[Dataset entries]

==*==

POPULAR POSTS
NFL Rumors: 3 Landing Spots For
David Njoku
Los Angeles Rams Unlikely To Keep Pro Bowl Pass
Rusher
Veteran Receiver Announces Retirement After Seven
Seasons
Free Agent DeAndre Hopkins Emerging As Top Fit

==*==

**TASK STATEMENT**: With nothing left out, copy every record exactly.

**YOUR SOLUTION**:
POPULAR POSTS
NFL Rumors: 3 Landing Spots For
David Njoku
Los Angeles Rams Unlikely To Keep Pro Bowl Pass
Rusher
Veteran Receiver Announces Retirement After Seven
Seasons
Free Agent DeAndre Hopkins Emerging As Top Fit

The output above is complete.